Processing Pipeline

The pipeline transforms raw COSMO-REA6 GRIB archives into a single analysis-ready NetCDF-4 file in four steps.

DWD OpenData (.grb.bz2)
    │
    ▼  Step 1 — Download (HTTPS, parallel per attribute/month)
download/
    │
    ▼  Step 2 — Decompress (lbzip2 / pbzip2 / Python bz2)
decompress/
    │
    ▼  Step 3 — Transform (xarray + cfgrib, dask threaded)
xarray.Dataset (in memory, chunked)
    │
    ▼  Step 4 — Export (NetCDF-4 with zlib, per-variable compute)
output/COSMO_REA6_2018_Jan.nc

Step 1 — Download

download.py fetches compressed GRIB files from the DWD OpenData archive.

  • One file per attribute per month (e.g. SWDIRS_RAD.2D.201801.grb.bz2).

  • Idempotent: compares local file size with remote Content-Length before downloading; skips complete files.

  • Supports HTTPS (default) with resume via Range header, and FTP fallback.

  • Files are written atomically (to a temp file, then renamed).

Step 2 — Decompress

decompress.py extracts raw GRIB from .grb.bz2 archives.

  • Auto-detects the best available tool: lbzip2 > pbzip2 > Python bz2.

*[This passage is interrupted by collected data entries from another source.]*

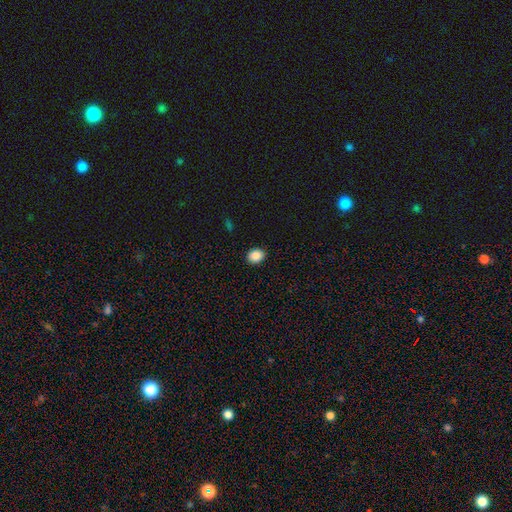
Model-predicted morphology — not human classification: Smooth or featured? smooth (88%)
How rounded? in between (51%)
Merging? none (90%)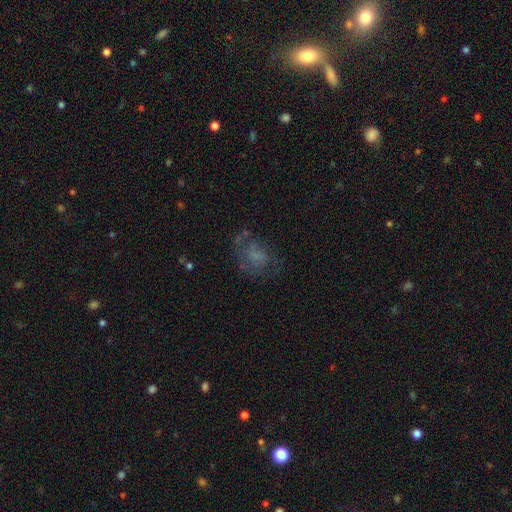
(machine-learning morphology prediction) The model was most divided on "smooth or featured": featured or disk: 47%, smooth: 37%, star or artifact: 16%. Remaining: merging — none (49%).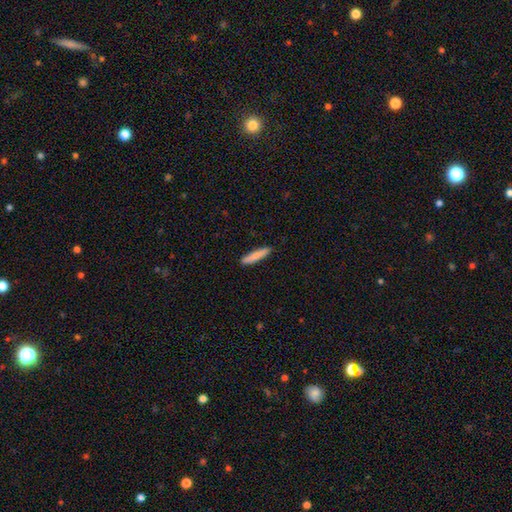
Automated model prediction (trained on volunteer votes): smooth-or-featured: smooth: 85% | featured or disk: 10% | star or artifact: 6%
  how-rounded: cigar-shaped: 90% | in between: 9% | round: 1%
  merging: none: 90% | minor disturbance: 8% | major disturbance: 2% | merger: 1%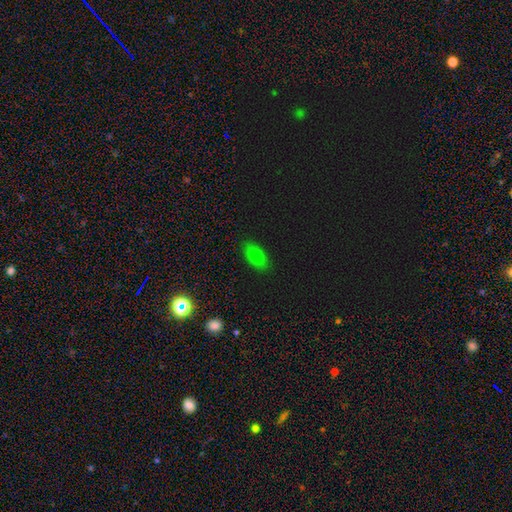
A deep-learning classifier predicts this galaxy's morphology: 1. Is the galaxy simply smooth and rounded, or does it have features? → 77% smooth, 13% star or artifact, 10% featured or disk.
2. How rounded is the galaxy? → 88% in between, 8% round, 4% cigar-shaped.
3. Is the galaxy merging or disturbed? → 87% none, 10% minor disturbance, 2% major disturbance, 1% merger.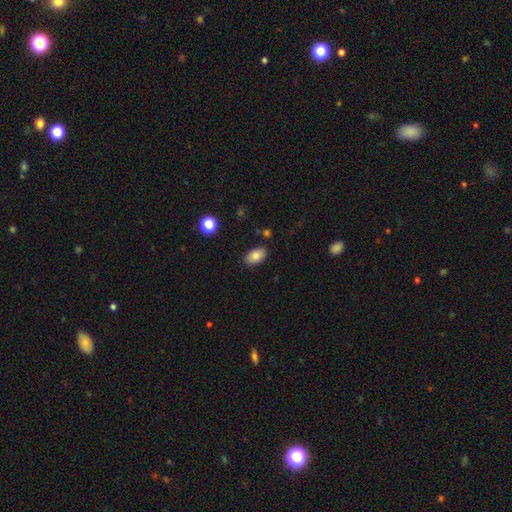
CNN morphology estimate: smooth-or-featured: smooth: 81% | featured or disk: 10% | star or artifact: 8%
  how-rounded: in between: 92% | round: 6% | cigar-shaped: 2%
  merging: none: 85% | minor disturbance: 10% | major disturbance: 2% | merger: 2%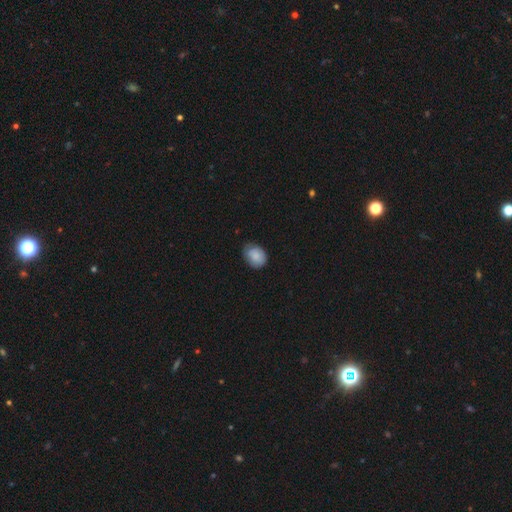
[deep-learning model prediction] The model was most divided on "how rounded": in between: 62%, round: 37%, cigar-shaped: 1%. More confident: smooth or featured — smooth (84%); merging — none (65%).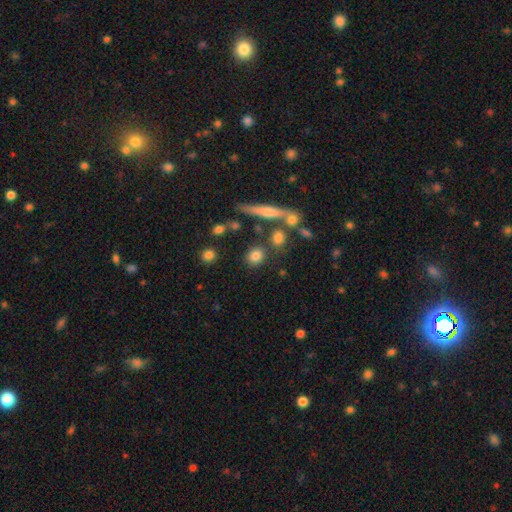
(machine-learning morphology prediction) Smooth or featured? smooth (79%)
How rounded? round (75%)
Merging? none (78%)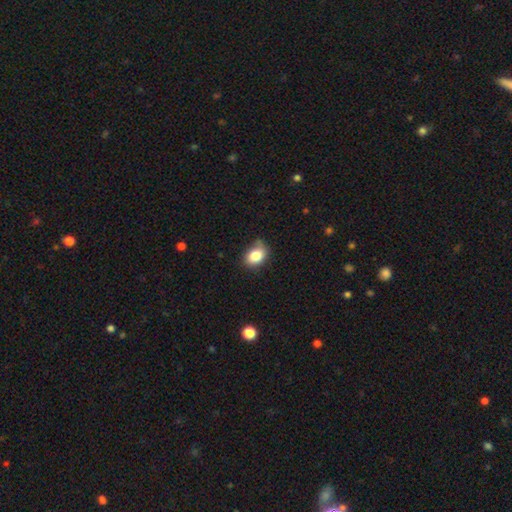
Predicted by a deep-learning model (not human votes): Smooth or featured: smooth — 83% (star or artifact — 9%)
How rounded: in between — 71% (round — 28%)
Merging: none — 64% (minor disturbance — 27%)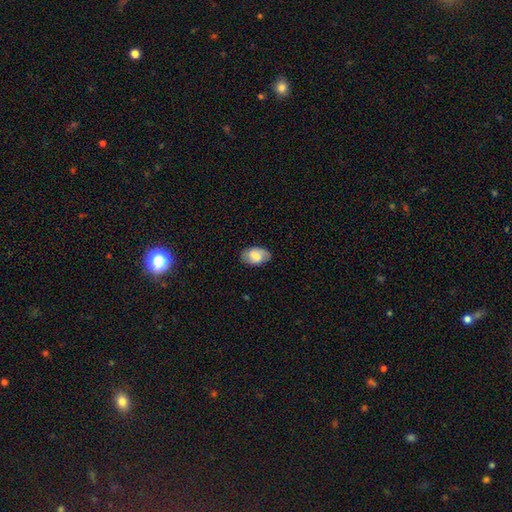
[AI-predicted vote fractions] smooth_or_featured: smooth (p=0.62) [alt: featured or disk p=0.30]
how_rounded: in between (p=0.89) [alt: round p=0.10]
merging: none (p=0.79) [alt: minor disturbance p=0.16]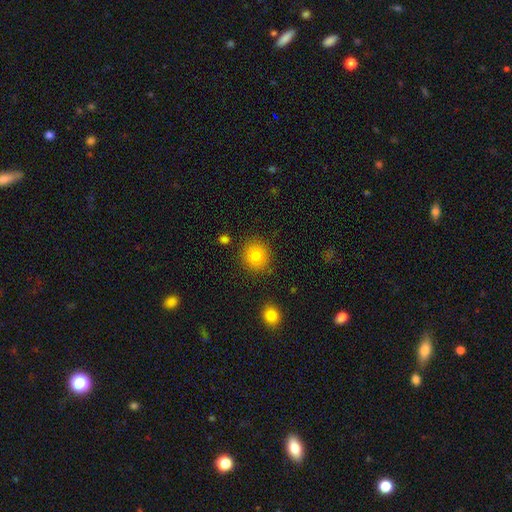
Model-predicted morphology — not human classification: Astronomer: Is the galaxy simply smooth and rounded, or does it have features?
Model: smooth — 82%.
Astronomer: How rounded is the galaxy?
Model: round — 89%.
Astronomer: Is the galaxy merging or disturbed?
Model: none — 88%.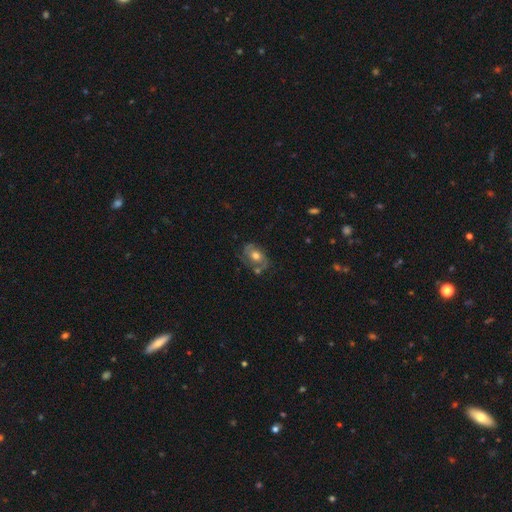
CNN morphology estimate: Overall: featured or disk (64%; smooth 28%). Edge-on disk: no (96%). Bar: no (73%). Spiral arms: yes (74%). Bulge size: moderate (63%; large 27%). Merging: none (62%; minor disturbance 22%).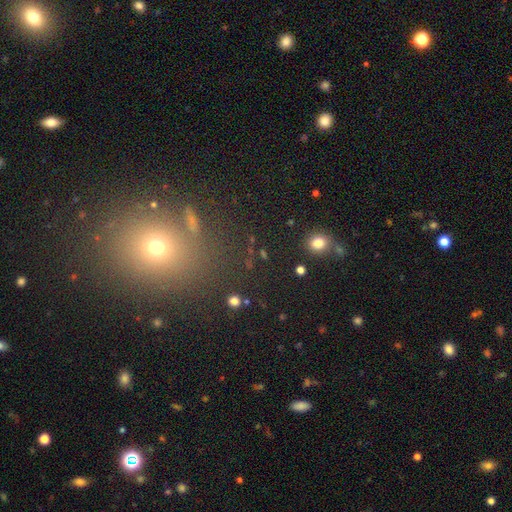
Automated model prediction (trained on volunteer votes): A smooth galaxy with no disk features (51%) that is round (65%). Merging: none (82%).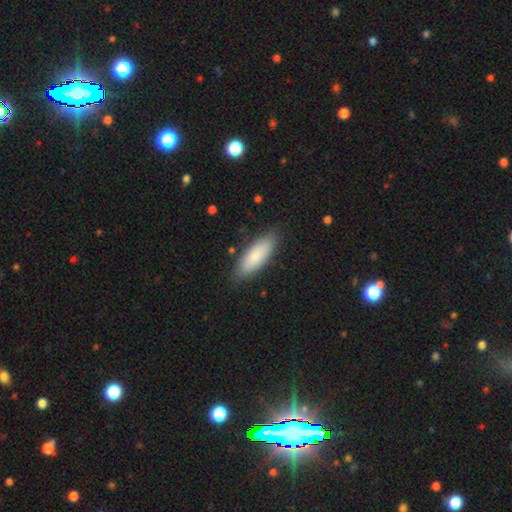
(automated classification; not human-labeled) Smooth or featured? smooth (83%)
How rounded? in between (64%)
Merging? none (85%)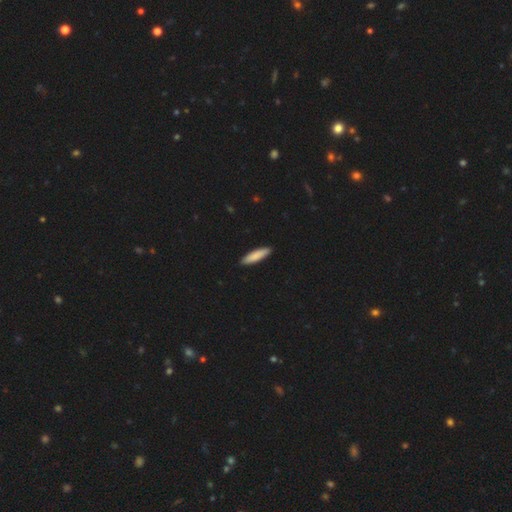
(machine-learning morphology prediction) Smooth or featured? Predicted: smooth (p=0.85). How rounded? Predicted: cigar-shaped (p=0.78). Merging? Predicted: none (p=0.91).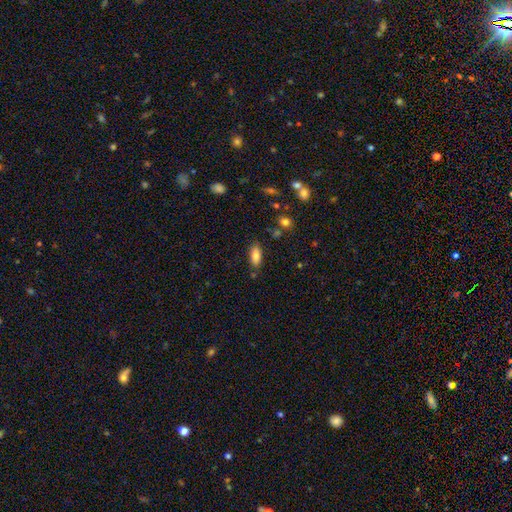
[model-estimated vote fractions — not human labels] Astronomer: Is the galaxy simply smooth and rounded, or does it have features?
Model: smooth — 83%.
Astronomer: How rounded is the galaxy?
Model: in between — 87%.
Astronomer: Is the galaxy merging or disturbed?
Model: none — 78%.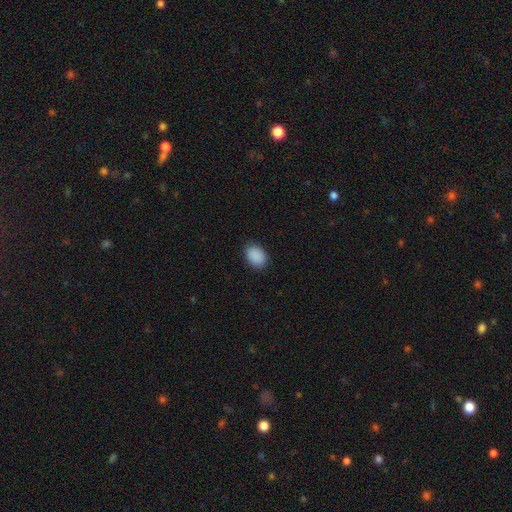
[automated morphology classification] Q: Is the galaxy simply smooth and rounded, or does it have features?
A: smooth — 90%.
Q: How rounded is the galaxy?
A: in between — 78%.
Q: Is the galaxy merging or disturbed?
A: none — 87%.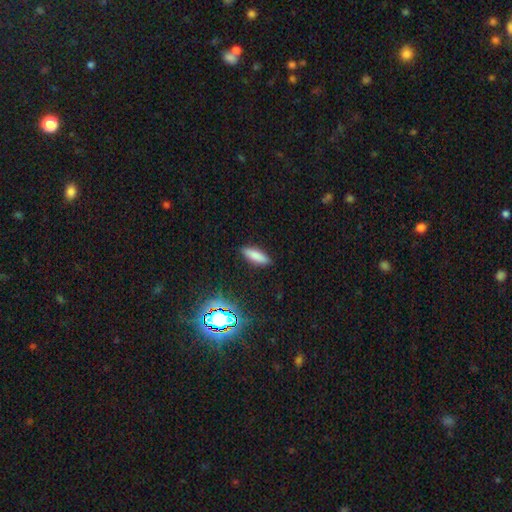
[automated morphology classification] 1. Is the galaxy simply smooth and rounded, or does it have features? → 80% smooth, 11% star or artifact, 8% featured or disk.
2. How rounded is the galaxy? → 50% cigar-shaped, 48% in between, 2% round.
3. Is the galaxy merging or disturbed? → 89% none, 8% minor disturbance, 2% major disturbance, 1% merger.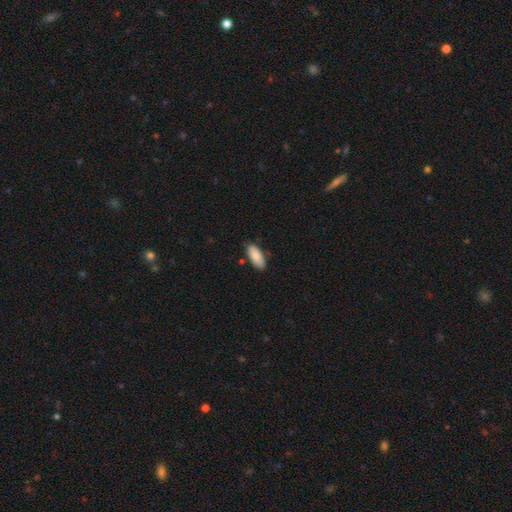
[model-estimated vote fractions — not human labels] Q: Smooth or featured?
A: smooth (87%); runner-up: featured or disk (7%)
Q: How rounded?
A: in between (87%); runner-up: cigar-shaped (12%)
Q: Merging?
A: none (82%); runner-up: minor disturbance (14%)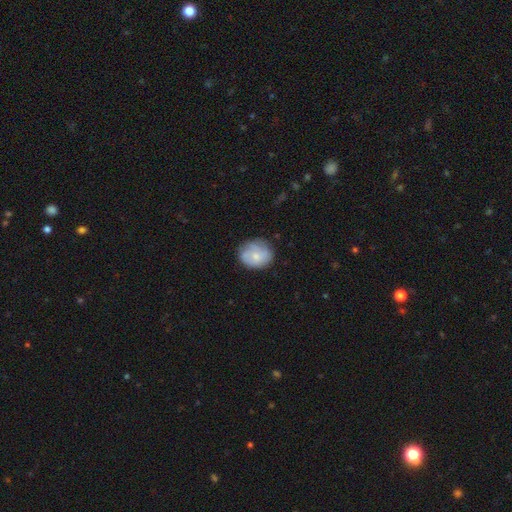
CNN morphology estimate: type=smooth (59%); roundness=round (63%); merging=none (68%).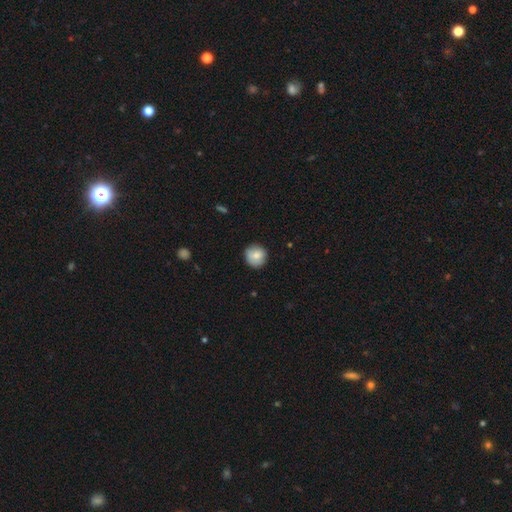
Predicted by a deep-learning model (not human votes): Overall: smooth (80%). How rounded: round (91%). Merging: none (82%).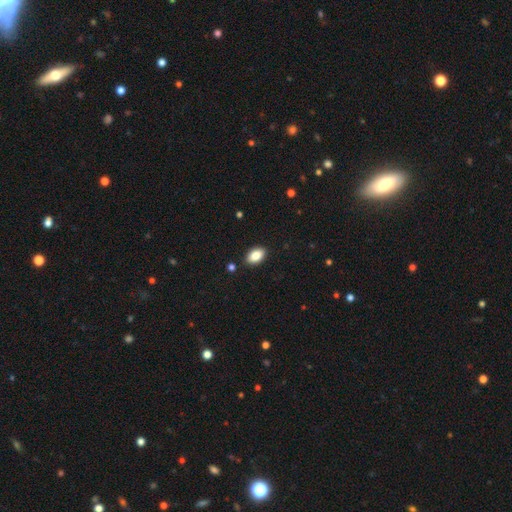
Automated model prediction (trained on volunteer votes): Morphology: type=smooth (86%); roundness=in between (92%); merging=none (89%).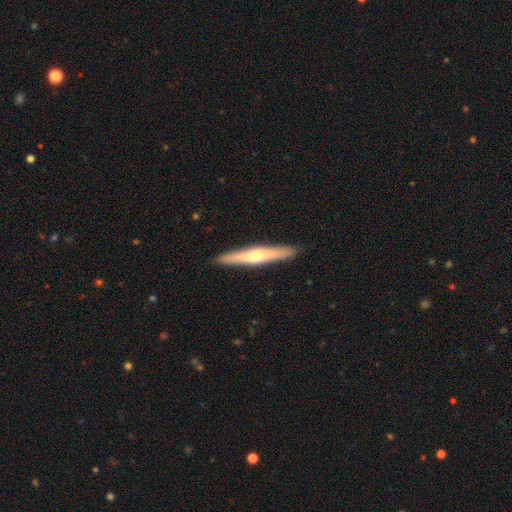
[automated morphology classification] type=featured or disk (53%); edge-on=yes (94%); edge-on bulge=rounded (82%); merging=none (91%).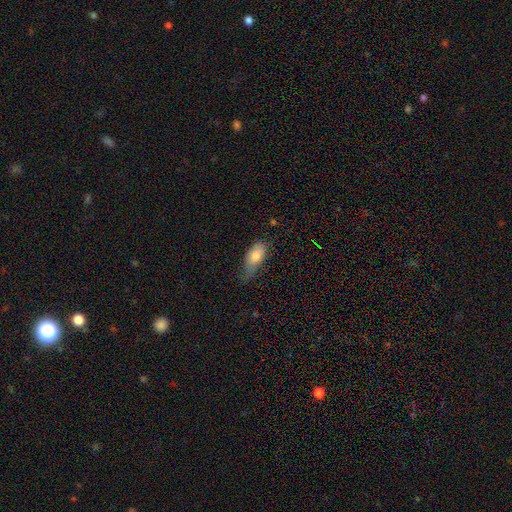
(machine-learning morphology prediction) Smooth or featured: smooth — 78% (featured or disk — 15%)
How rounded: in between — 87% (cigar-shaped — 9%)
Merging: minor disturbance — 42% (none — 38%)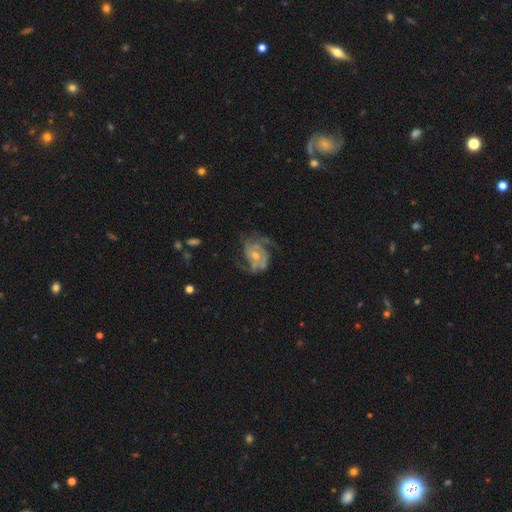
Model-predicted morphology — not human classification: A featured or disk galaxy (80%) with no bar (68%), 2 (32%) medium (46%) spiral arms (92%) and a small central bulge (49%).

Vote fractions:
- Smooth or featured? featured or disk: 80% / smooth: 10% / star or artifact: 10%
- Edge-on disk? no: 97% / yes: 3%
- Bar? no: 68% / weak: 26% / strong: 7%
- Spiral arms? yes: 92% / no: 8%
- Spiral winding? medium: 46% / tight: 36% / loose: 18%
- Spiral arm count? 2: 32% / 3: 30% / can't tell: 21% / 4: 7% / 1: 5% / more than 4: 5%
- Bulge size? small: 49% / moderate: 46% / large: 2% / none: 2% / dominant: 1%
- Merging? none: 61% / minor disturbance: 19% / major disturbance: 17% / merger: 2%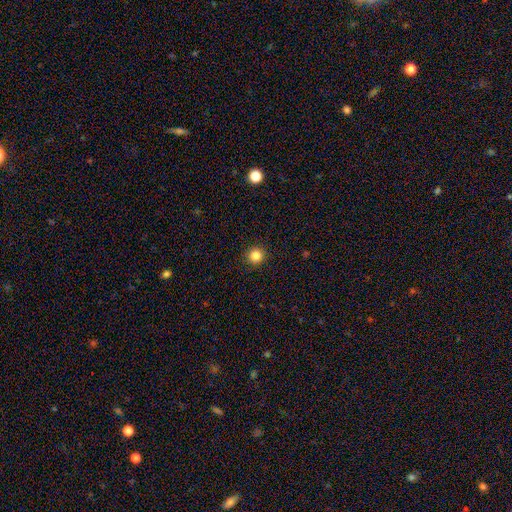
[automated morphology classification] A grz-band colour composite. It shows a smooth galaxy with no disk features (84%) that is round (91%). Merging: none (92%).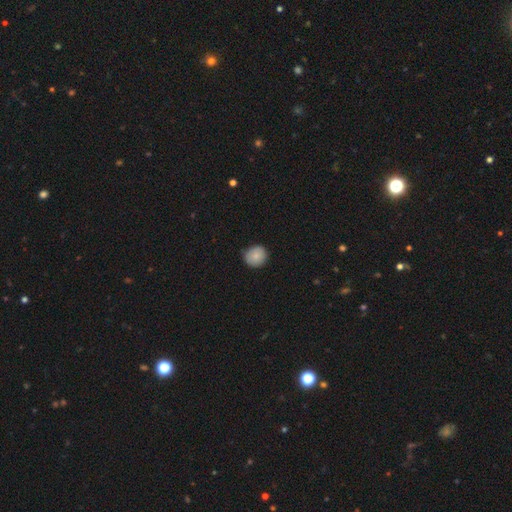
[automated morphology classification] smooth-or-featured: smooth: 86% | star or artifact: 8% | featured or disk: 7%
  how-rounded: round: 86% | in between: 13% | cigar-shaped: 1%
  merging: none: 81% | minor disturbance: 16% | major disturbance: 2% | merger: 1%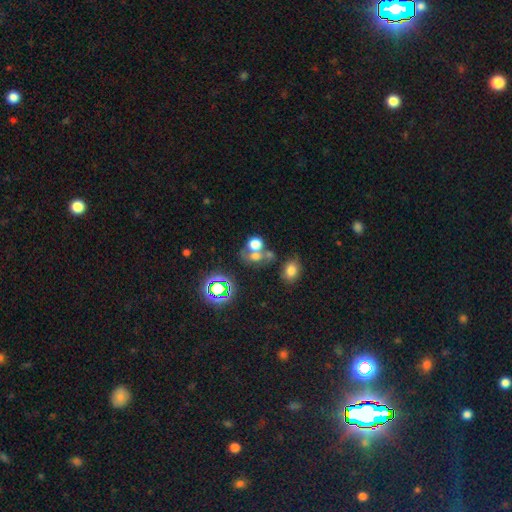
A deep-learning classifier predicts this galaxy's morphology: Smooth or featured: smooth — 56% (star or artifact — 29%)
How rounded: round — 59% (in between — 39%)
Merging: merger — 42% (none — 40%)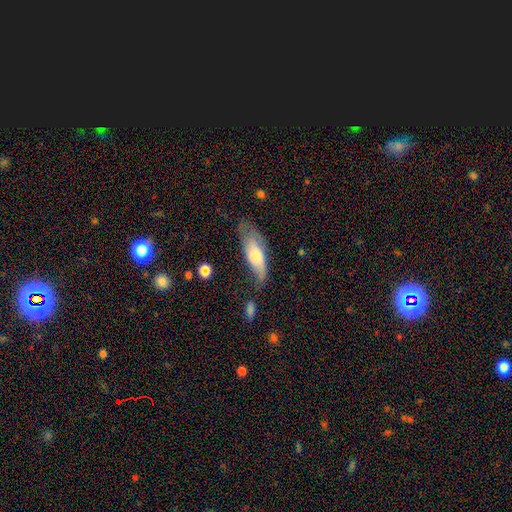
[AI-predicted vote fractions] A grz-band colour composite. It shows a smooth galaxy with no disk features (60%) that is in between round and cigar-shaped (69%). Merging: none (42%).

  • Parallel decompression across files using a thread pool.

  • Atomic writes: a crash never leaves a half-written GRIB file.

  • lbzip2 is preferred because it scales better across multiple cores.

Step 3 — Transform

transform.py reads decompressed GRIB files and produces an xarray Dataset with analysis-ready variables.

Raw attributes (from COSMO-REA6):

Field

Description

Raw unit

SWDIFDS_RAD

Downward diffuse shortwave radiation at surface

W/m²

SWDIRS_RAD

Downward direct shortwave radiation at surface

W/m²

T_2M

Temperature at 2 m above ground

K

U_10M

U-component of wind at 10 m

m/s

V_10M

V-component of wind at 10 m

m/s

Derived fields (computed during transform):

Field

Formula

Unit

GHI

SWDIFDS_RAD + SWDIRS_RAD

W/m²

DHI

SWDIFDS_RAD

W/m²

T

T_2M 273.15

°C

WS_10M

\(\sqrt{U\_10M^2 + V\_10M^2}\)

m/s

  • Chunked processing with dask (time=168, ~1 week per chunk).

  • Uses the threaded scheduler — all threads share the same memory space, avoiding the overhead and OOM risks of dask.distributed.

Step 4 — Export

export.py writes the Dataset to a compressed NetCDF-4 file.

  • zlib compression (default level 1 — fastest; levels 2–9 give negligible size reduction at much higher CPU cost on the 824×848 COSMO grid).

  • Variables are computed one at a time to cap peak memory at ~4 GiB instead of materialising all fields simultaneously.

  • float32 encoding halves file size without meaningful precision loss.

Output naming convention:

Months processed

Filename

All 12 (full year)

COSMO_REA6_2018.nc

Single month

COSMO_REA6_2018_Jan.nc

Multiple months

COSMO_REA6_2018_Jan-Mar.nc

Step 5 — Cleanup (optional)

When --cleanup is passed, the pipeline removes the download/ and decompress/ directories after a successful export. The download and decompression steps are fast enough that re-running them is inexpensive.

Memory and Performance

The pipeline is tuned for a 1/8 node allocation on Snellius (16 cores, 28 GiB RAM):

  • Dask threaded scheduler (no distributed workers).

  • Chunk size time=168 (~67 MB per chunk).

  • Sequential per-variable export (peak ~4 GiB).

  • Benchmark: ~7.5 minutes for 1 month of all 5 attributes.